Another bungalow specialist, KH Tan, managing director of Newsman Realty, said that some sellers have started to withdraw GCBs from the market following the latest cooling measures as they would face longer holding periods on any replacement bungalows they may purchase because of the hikes in seller’s stamp duties.

Nevertheless, he predicts an increase of about 10 per cent in GCB prices this year, following last year’s appreciation of about 35 per cent, because of the limited stock of GCBs, wealth effect from new ultra high net worth citizens and low interest rates. On Sentosa Cove, where foreigners may buy landed homes, the price gain this year could be higher, about 15 per cent, as ‘there are still a lot of rich Chinese foreigners coming in’. Bungalow prices on Sentosa climbed 30 per cent last year on average, he estimated.

On URA’s numbers, CB Richard Ellis executive director Li Hiaw Ho observed that while the price index for uncompleted non-landed homes in Outside Central Region (where mass-market condos are located) has surpassed the peak in Q2 2008 by 19.1 per cent, the equivalent index for Core Central Region (which covers the traditional prime districts, financial district and Sentosa Cove) is still 7.1 per cent below its Q1 2008 high.

Meanwhile, the National University of Singapore’s Singapore Residential Price Index (SRPI) flash estimate shows that prices of completed non-landed private homes in Singapore’s Central region (postal districts 1-4 and 9-11) appreciated 7.8 per cent last year, while the sub-index for the Non-Central region rose 15 per cent. As a result, the overall SRPI increased 11.9 per cent in 2010. In 2009, the three indices posted respective gains of 27.3 per cent, 19.5 per cent and 22.2 per cent.

URA’s data showed that 10,399 private homes were completed last year – close to the 10,488 units in 2009 and 10,122 units in 2008. The overall private residential rental index rose 17.9 per cent last year, a sharp reversal from the 14.6 per cent slide in 2009.

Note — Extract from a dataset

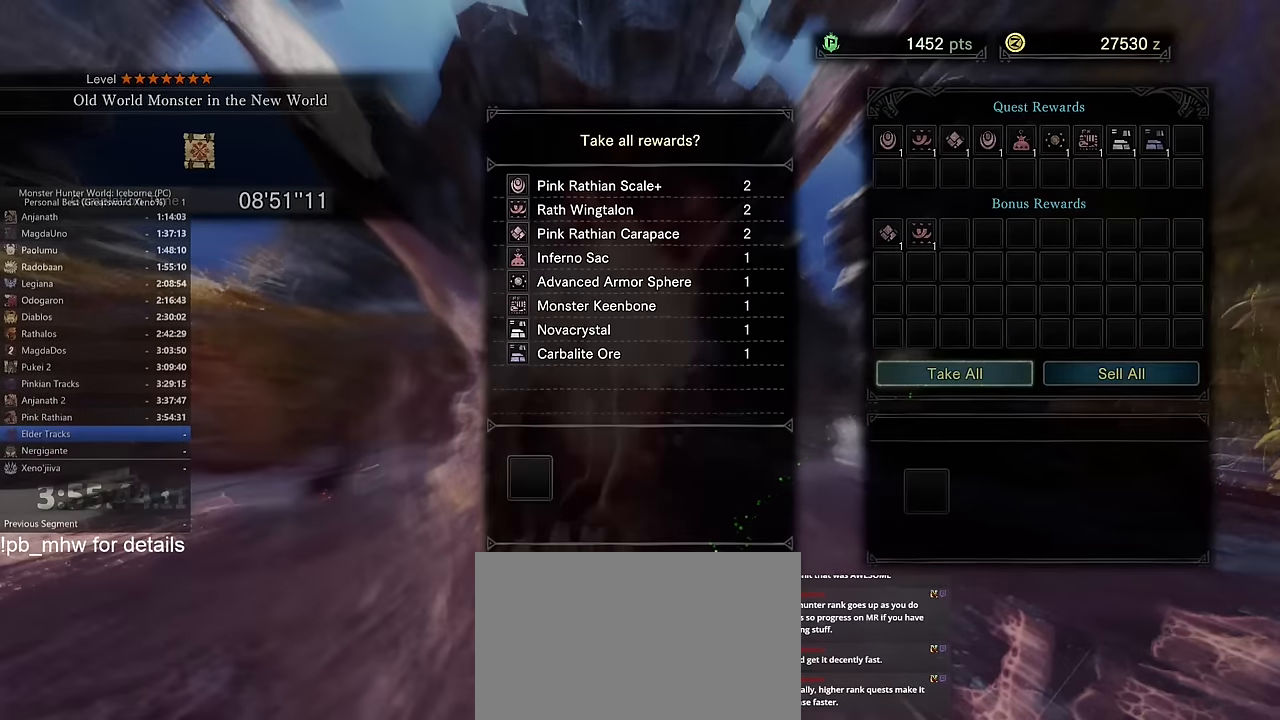
{"keys": [], "mouse": [], "events": [[83, "mouse_left", "up"]]}
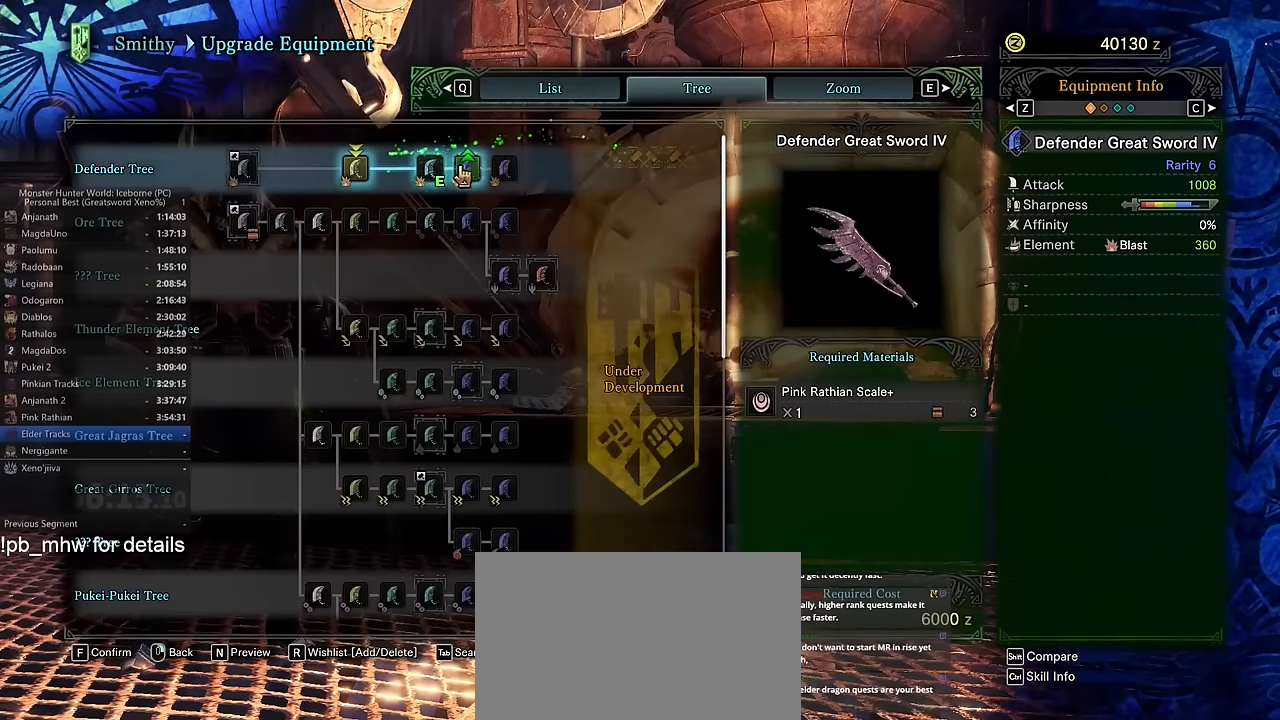
{"keys": [], "mouse": [], "events": [[34, "mouse_left", "down"], [84, "mouse_left", "up"]]}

Savills Singapore director for residential leasing Patrick Lai said that overall residential rents may increase a further 5 per cent in 2011. ‘We believe that the rental rates for super high-end condominiums and GCBs will remain robust and are likely to increase by 6-10 per cent as more top executives relocate to Singapore.

‘For example, we have just leased out a 2,852 square foot unit at The Orchard Residences for $20,000 per month. We also recently handled the leasing of a GCB in the Peirce Villas/Swettenham Road neighbourhood for $40,000-45,000 per month.’